It is certainly a time of transition for Xbox, as Microsoft attempts to reverse about 10 years of policies that put the brand in a very bad spot. That involves small changes, better Xbox branding and ad campaigns, and huge ones, attracting new players and getting old ones to return. And getting both groups to spend a lot of money.
There are many challenges facing Xbox: Game Pass, exclusives, customer loyalty. It’s a long list. But they are all rooted in one central issue: Hardware, which will be the biggest challenge for the new administration.
All of Xbox’s current issues can be traced back to hardware, even as this is supposed to be an age where plastic boxes are being left behind. They are not.
- The idea that potential Xbox customers will ditch the need for a box and pay to play games across various devices via cloud streaming has not panned out. Microsoft itself admitted in its Activision Blizzard court case that cloud was a small, nascent market, and as we can see, it has proven to be more of a side benefit than a primary way almost anyone in the Xbox ecosystem plays games.
- What Microsoft has clearly wanted to do above all else is grow Xbox Game Pass, and that rests almost entirely on the back of consoles. The only way to meaningfully expand Game Pass when cloud-only gamers barely exist and PC gamers are often married to their own ecosystems, is to expand the console base. One cannot thrive without the other, which is why we have seen Game Pass sales hit a ceiling. Plus, the hill is even steeper now after loads of cancellations in the wake of a stunning 50% price hike (which new leadership has reversed).
- This is about the exclusives issue, too. There is a reason exclusive games across all hardware are called “system sellers,” titles so good you feel like you have to own the console to play them. But in recent years, Xbox has struggled to A) produce those kinds of games and B) it slowly slid into third-party territory, sometimes because it acquired almost exclusively third-party developers (Activision Blizzard), but then because of this ill-fated idea that Xbox wanted people to play Xbox games everywhere, even on PlayStation. And that meant there was little, if any, need to buy an Xbox, which deepened that sales crash.
This is all happening at the worst possible moment. The cost of hardware has skyrocketed, both in what players are being charged ($800 for a 2TB Xbox Series X right now) and in how much it costs Microsoft itself. In a recent blog post, Xbox CEO Asha Sharma shared the brutal facts, revealing that this “crisis” meant that console storage components had doubled in barely half a year, and were 5x more expensive than two years ago, meaning these recent consumer-facing price hikes may not even be high enough. And this comes ahead of the fact that Microsoft’s next console, codename Helix, is some sort of PC and console hybrid. That kind of functionality may be a great idea, but during this current shortage, which shows little sign of abating, the cost of such a thing may be eye-watering and create a niche market that Xbox cannot afford to focus on right now.

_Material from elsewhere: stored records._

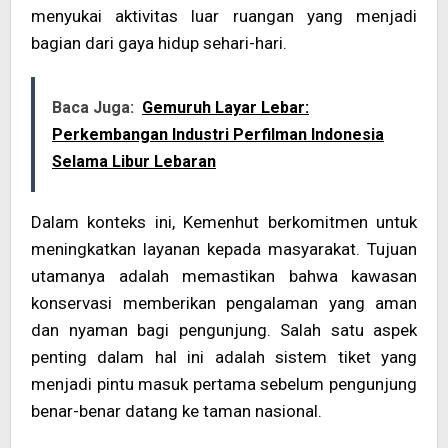
menyukai aktivitas luar ruangan yang menjadi
bagian dari gaya hidup sehari-hari.
Baca Juga:
Gemuruh Layar Lebar:
Perkembangan Industri Perfilman Indonesia
Selama Libur Lebaran
Dalam konteks ini, Kemenhut berkomitmen untuk
meningkatkan layanan kepada masyarakat. Tujuan
utamanya adalah memastikan bahwa kawasan
konservasi memberikan pengalaman yang aman
dan nyaman bagi pengunjung. Salah satu aspek
penting dalam hal ini adalah sistem tiket yang
menjadi pintu masuk pertama sebelum pengunjung
benar-benar datang ke taman nasional.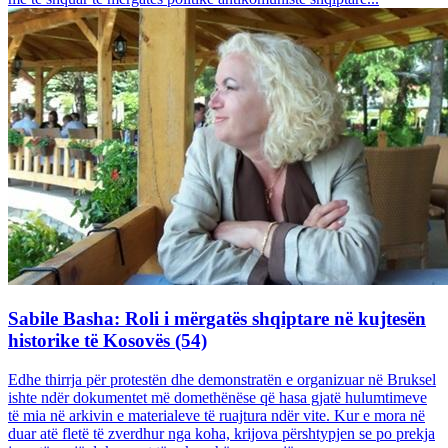
Sabile Basha: Roli i mërgatës shqiptare në kujtesën
historike të Kosovës (54)
Edhe thirrja për protestën dhe demonstratën e organizuar në Bruksel
ishte ndër dokumentet më domethënëse që hasa gjatë hulumtimeve
të mia në arkivin e materialeve të ruajtura ndër vite. Kur e mora në
duar atë fletë të zverdhur nga koha, krijova përshtypjen se po prekja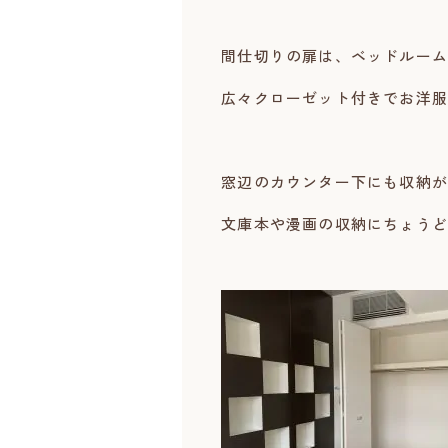
間仕切りの扉は、ベッドルーム
広々クローゼット付きでお洋服
窓辺のカウンター下にも収納が
文庫本や漫画の収納にちょうど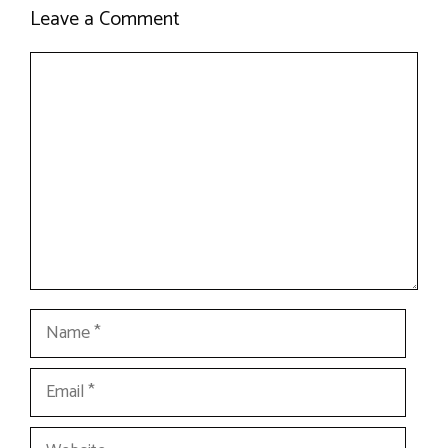
Leave a Comment
Comment
Name
Email
Website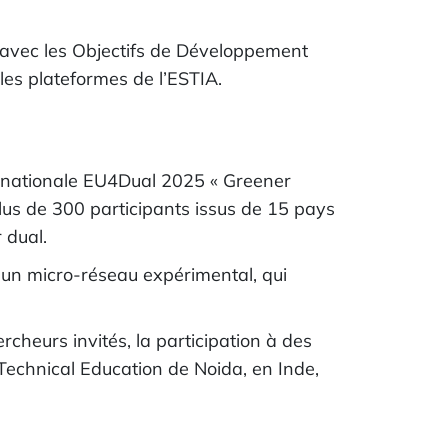
 avec les Objectifs de Développement
 les plateformes de l’ESTIA.
ernationale EU4Dual 2025 « Greener
lus de 300 participants issus de 15 pays
 dual.
 un micro-réseau expérimental, qui
cheurs invités, la participation à des
echnical Education de Noida, en Inde,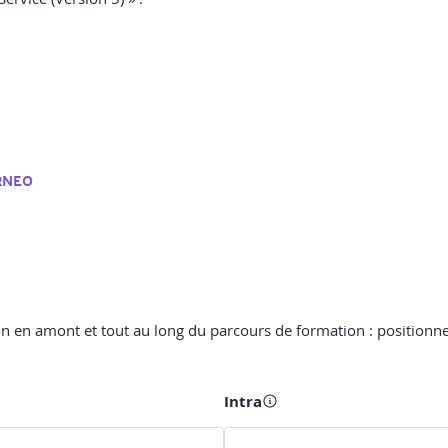
RNEO
 en amont et tout au long du parcours de formation : positionneme
Intra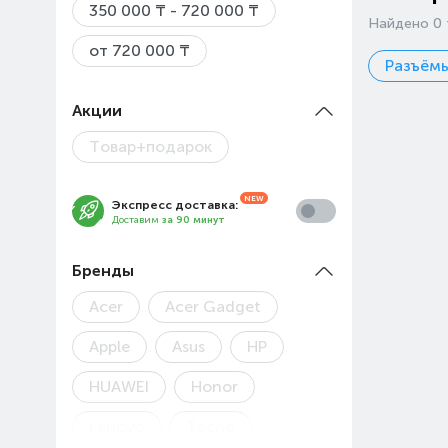
350 000 ₸ - 720 000 ₸
Найдено 0 
от 720 000 ₸
Разъёмы
Акции
Товар+подарок
Экспресс доставка:
Доставим
за 90 минут
Бренды
Acer
Acer Gadget
Apple
Asus
HP
HUAWEI
Honor
Lenovo
Tecno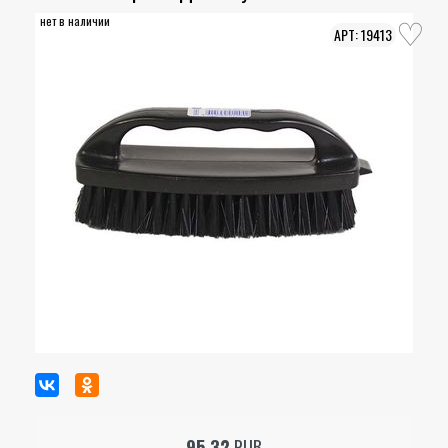
нет в наличии
19413
95.32
RUB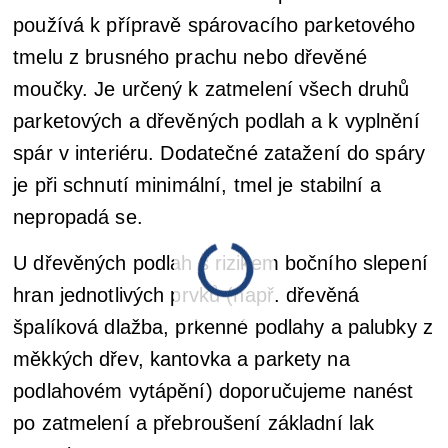
používá k přípravě spárovacího parketového
tmelu z brusného prachu nebo dřevěné
moučky. Je určený k zatmelení všech druhů
parketových a dřevěných podlah a k vyplnění
spár v interiéru. Dodatečné zatažení do spáry
je při schnutí minimální, tmel je stabilní a
nepropadá se.
U dřevěných podlah s rizikem bočního slepení
hran jednotlivých prvků (např. dřevěná
špalíková dlažba, prkenné podlahy a palubky z
měkkých dřev, kantovka a parkety na
podlahovém vytápění) doporučujeme nanést
po zatmelení a přebroušení základní lak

It all ties back to hardware, especially the other two pillar issues, Game Pass and exclusives. It’s the base of both of them, but this comes at a time when you can just make the new, most powerful console and win the day. There are still reputational problems to deal with after two generations of underperformance, but the awful timing of these sky-high costs will only complicate things. Solutions will be tough to find.